● **Exercise instructions**: Output every line of the listing below as a Markdown table with the columns Row and Listing line. Number the rows in order and leave out the blank lines.

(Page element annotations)
-- Begin --
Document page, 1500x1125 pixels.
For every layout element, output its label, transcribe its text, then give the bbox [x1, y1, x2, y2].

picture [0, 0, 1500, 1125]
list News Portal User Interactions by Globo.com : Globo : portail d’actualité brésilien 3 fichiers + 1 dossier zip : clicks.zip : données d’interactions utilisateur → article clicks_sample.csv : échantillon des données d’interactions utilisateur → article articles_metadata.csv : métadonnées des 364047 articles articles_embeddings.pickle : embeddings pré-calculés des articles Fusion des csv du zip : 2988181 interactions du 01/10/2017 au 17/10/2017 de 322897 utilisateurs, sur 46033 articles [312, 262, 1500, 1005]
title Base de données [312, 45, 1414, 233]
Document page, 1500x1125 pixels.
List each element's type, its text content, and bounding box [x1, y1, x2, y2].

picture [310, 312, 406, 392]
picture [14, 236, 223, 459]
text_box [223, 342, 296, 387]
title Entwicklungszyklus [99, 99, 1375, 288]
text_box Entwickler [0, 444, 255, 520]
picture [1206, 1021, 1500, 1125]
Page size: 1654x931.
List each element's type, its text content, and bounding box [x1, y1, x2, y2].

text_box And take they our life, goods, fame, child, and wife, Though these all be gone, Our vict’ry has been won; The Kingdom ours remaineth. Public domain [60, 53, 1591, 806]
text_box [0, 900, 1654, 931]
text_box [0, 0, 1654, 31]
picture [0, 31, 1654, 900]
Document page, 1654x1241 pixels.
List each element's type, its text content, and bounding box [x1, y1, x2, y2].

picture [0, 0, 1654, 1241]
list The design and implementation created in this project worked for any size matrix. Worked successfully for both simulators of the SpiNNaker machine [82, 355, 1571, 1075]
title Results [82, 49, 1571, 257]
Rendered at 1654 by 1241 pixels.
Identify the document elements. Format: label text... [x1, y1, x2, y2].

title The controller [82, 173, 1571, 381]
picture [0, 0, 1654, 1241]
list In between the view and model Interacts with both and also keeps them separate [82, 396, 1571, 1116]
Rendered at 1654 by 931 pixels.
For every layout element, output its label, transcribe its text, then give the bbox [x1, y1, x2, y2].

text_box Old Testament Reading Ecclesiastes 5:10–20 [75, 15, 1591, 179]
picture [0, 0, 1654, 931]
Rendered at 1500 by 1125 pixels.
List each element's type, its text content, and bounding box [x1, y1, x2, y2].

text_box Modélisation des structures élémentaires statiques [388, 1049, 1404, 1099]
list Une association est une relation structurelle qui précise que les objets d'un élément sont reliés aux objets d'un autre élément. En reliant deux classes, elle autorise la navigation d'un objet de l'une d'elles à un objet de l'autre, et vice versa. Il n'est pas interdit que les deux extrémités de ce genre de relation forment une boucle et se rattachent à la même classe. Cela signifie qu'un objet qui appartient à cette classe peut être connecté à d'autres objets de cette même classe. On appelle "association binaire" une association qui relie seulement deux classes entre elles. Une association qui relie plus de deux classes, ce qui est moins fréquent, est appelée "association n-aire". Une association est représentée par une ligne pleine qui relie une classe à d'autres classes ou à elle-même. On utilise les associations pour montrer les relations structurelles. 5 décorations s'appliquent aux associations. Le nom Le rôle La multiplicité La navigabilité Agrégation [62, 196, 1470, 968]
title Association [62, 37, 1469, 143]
-- End --
● **Response**:
| Row | Listing line |
|---|---|
| 1 | Document page, 1500x1125 pixels. |
| 2 | For every layout element, output its label, transcribe its text, then give the bbox [x1, y1, x2, y2]. |
| 3 | picture [0, 0, 1500, 1125] |
| 4 | list News Portal User Interactions by Globo.com : Globo : portail d’actualité brésilien 3 fichiers + 1 dossier zip : clicks.zip : données d’interactions utilisateur → article clicks_sample.csv : échantillon des données d’interactions utilisateur → article articles_metadata.csv : métadonnées des 364047 articles articles_embeddings.pickle : embeddings pré-calculés des articles Fusion des csv du zip : 2988181 interactions du 01/10/2017 au 17/10/2017 de 322897 utilisateurs, sur 46033 articles [312, 262, 1500, 1005] |
| 5 | title Base de données [312, 45, 1414, 233] |
| 6 | Document page, 1500x1125 pixels. |
| 7 | List each element's type, its text content, and bounding box [x1, y1, x2, y2]. |
| 8 | picture [310, 312, 406, 392] |
| 9 | picture [14, 236, 223, 459] |
| 10 | text_box [223, 342, 296, 387] |
| 11 | title Entwicklungszyklus [99, 99, 1375, 288] |
| 12 | text_box Entwickler [0, 444, 255, 520] |
| 13 | picture [1206, 1021, 1500, 1125] |
| 14 | Page size: 1654x931. |
| 15 | List each element's type, its text content, and bounding box [x1, y1, x2, y2]. |
| 16 | text_box And take they our life, goods, fame, child, and wife, Though these all be gone, Our vict’ry has been won; The Kingdom ours remaineth. Public domain [60, 53, 1591, 806] |
| 17 | text_box [0, 900, 1654, 931] |
| 18 | text_box [0, 0, 1654, 31] |
| 19 | picture [0, 31, 1654, 900] |
| 20 | Document page, 1654x1241 pixels. |
| 21 | List each element's type, its text content, and bounding box [x1, y1, x2, y2]. |
| 22 | picture [0, 0, 1654, 1241] |
| 23 | list The design and implementation created in this project worked for any size matrix. Worked successfully for both simulators of the SpiNNaker machine [82, 355, 1571, 1075] |
| 24 | title Results [82, 49, 1571, 257] |
| 25 | Rendered at 1654 by 1241 pixels. |
| 26 | Identify the document elements. Format: label text... [x1, y1, x2, y2]. |
| 27 | title The controller [82, 173, 1571, 381] |
| 28 | picture [0, 0, 1654, 1241] |
| 29 | list In between the view and model Interacts with both and also keeps them separate [82, 396, 1571, 1116] |
| 30 | Rendered at 1654 by 931 pixels. |
| 31 | For every layout element, output its label, transcribe its text, then give the bbox [x1, y1, x2, y2]. |
| 32 | text_box Old Testament Reading Ecclesiastes 5:10–20 [75, 15, 1591, 179] |
| 33 | picture [0, 0, 1654, 931] |
| 34 | Rendered at 1500 by 1125 pixels. |
| 35 | List each element's type, its text content, and bounding box [x1, y1, x2, y2]. |
| 36 | text_box Modélisation des structures élémentaires statiques [388, 1049, 1404, 1099] |
| 37 | list Une association est une relation structurelle qui précise que les objets d'un élément sont reliés aux objets d'un autre élément. En reliant deux classes, elle autorise la navigation d'un objet de l'une d'elles à un objet de l'autre, et vice versa. Il n'est pas interdit que les deux extrémités de ce genre de relation forment une boucle et se rattachent à la même classe. Cela signifie qu'un objet qui appartient à cette classe peut être connecté à d'autres objets de cette même classe. On appelle "association binaire" une association qui relie seulement deux classes entre elles. Une association qui relie plus de deux classes, ce qui est moins fréquent, est appelée "association n-aire". Une association est représentée par une ligne pleine qui relie une classe à d'autres classes ou à elle-même. On utilise les associations pour montrer les relations structurelles. 5 décorations s'appliquent aux associations. Le nom Le rôle La multiplicité La navigabilité Agrégation [62, 196, 1470, 968] |
| 38 | title Association [62, 37, 1469, 143] |